AF-41 is the first of 144 F-35s scheduled for delivery to Luke under an Air Force plan announced last June to increase the number of based squadrons to six, with training to begin in 2015. The number will include aircraft from international partners such as Australia, who will place two aircraft under the command of the 56th Fighter Wing in January 2015.

The 56th Fighter Wing will report to Air Education and Training Command, which also oversees F-35 training at the 33rd Fighter Wing at Eglin Air Force Base, Fla. Since the first F-35 was delivered to Eglin in March 2012, 43 US pilots have been trained and there are 17 aircraft on line, including two Dutch F-35As.

“There is nothing average about this aircraft. The F-35 Lightning II will deliver warfighting capabilities essential to the security of our nation and it will maintain our Air Force’s ability to employ lethal force against an array of robust 21st Century threats,” said Commander AE&TC Gen. Robin Rand.

“The completion of AF-41 represents a new chapter in the cooperative relationship between Lockheed Martin and the United States Air Force. Luke is the perfect place to train US and partner nations’ air force pilots, but make no mistake, this will not be an easy task: there is much work to be done and challenges are looming just around the corner.”

Speaking with reporters shortly after the ceremony, Steve O’Bryan, vice president of F-35 program integration and business development, said he saw three opportunities for firm commitments in the next year, as Turkey, Canada and South Korea move closer to their decisions on new fighters.

Additionally Singaporean defense officials have visited Luke recently as they consider an F-5 replacement.

“Turkey will vote in early January to buy their first jets in LRIP 9, their program of record is for 100 jets to replace their F-4s. Singapore Ministry of Defense personnel were recently at Luke and we’re supporting them through their evaluation and we look forward to their decision,” O’Bryan said

“What’s next? Belgium is now talking about an F-16 replacement and we look forward to supporting that desire and provide those options to them, with the US Government.”

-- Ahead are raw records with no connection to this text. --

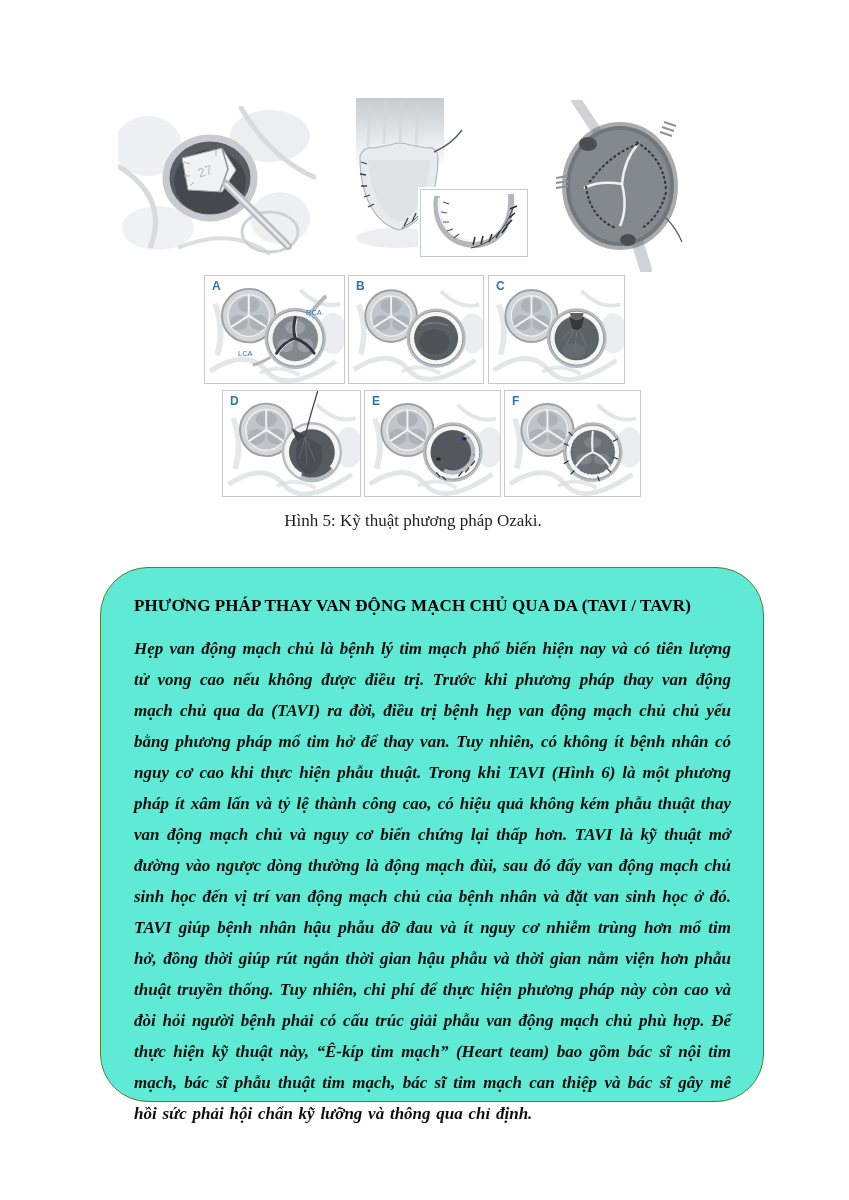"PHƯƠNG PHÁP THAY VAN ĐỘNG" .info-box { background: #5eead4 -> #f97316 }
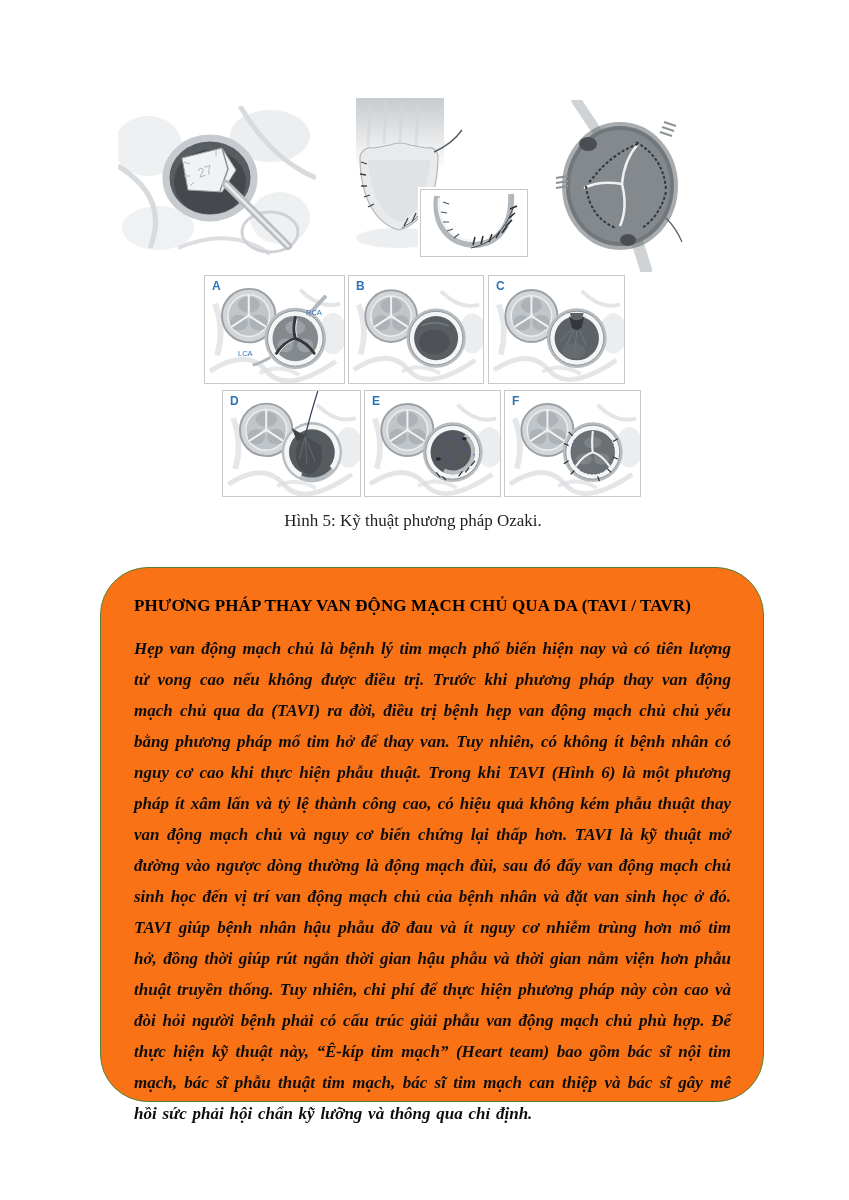"Hẹp van động mạch chủ" .box-body { font-style: italic -> none; margin-top: 16px -> 32px }
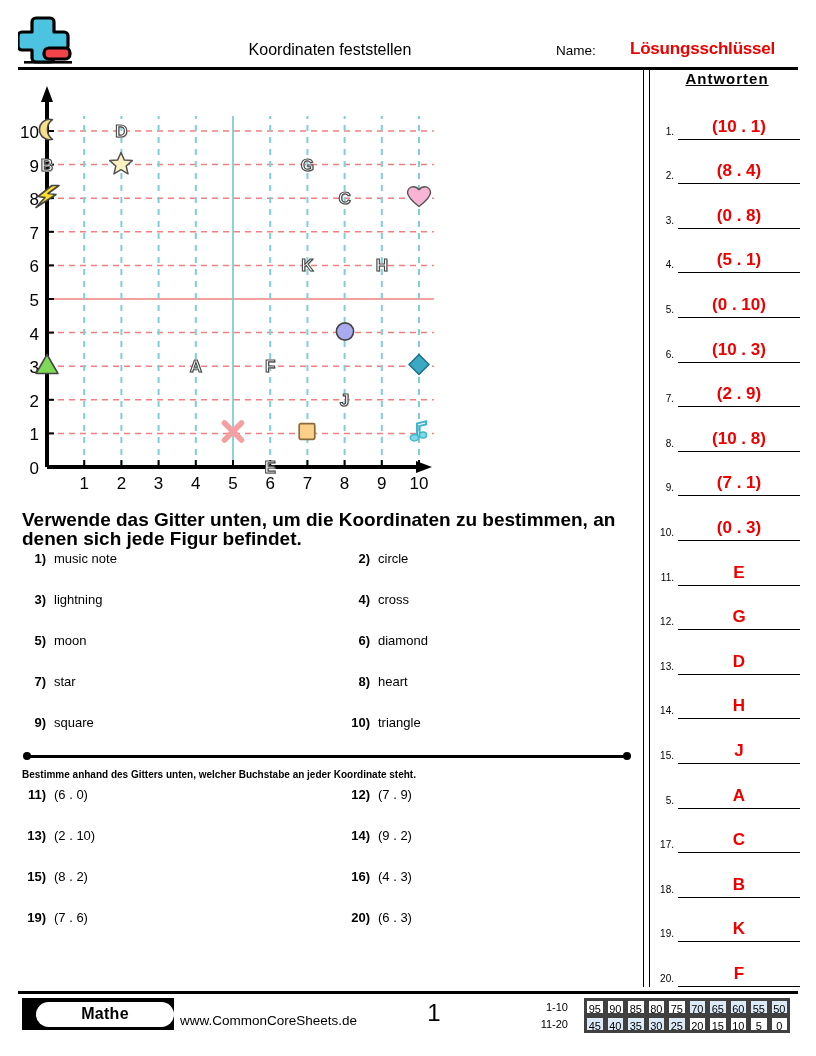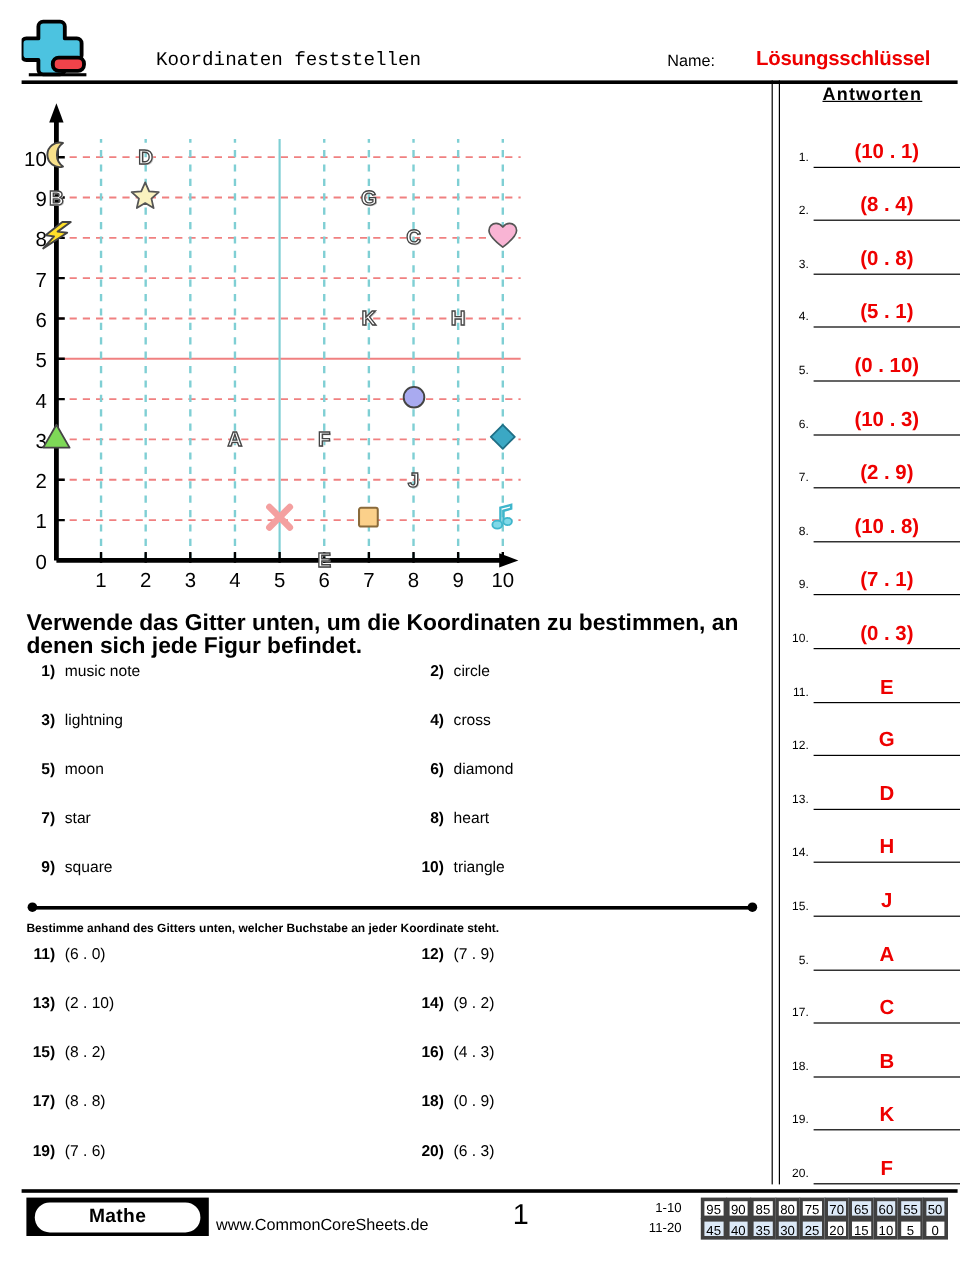"Koordinaten feststellen" #header-title { font-family: Liberation Mono, monospace -> none; text-align: none -> center }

In addition, O’Bryan said further near-term opportunities exist in Denmark and Israel, with the former due to issue an RFP to industry for an F-16 replacement next year. A decision is due to be made in 2015 for deliveries beginning in 2020. Israel is reported to be evaluating the purchase of a second squadron of aircraft in addition to the nineteen under contract in LRIP 8, 9 & 10 and has previously indicated a requirement for 75 aircraft.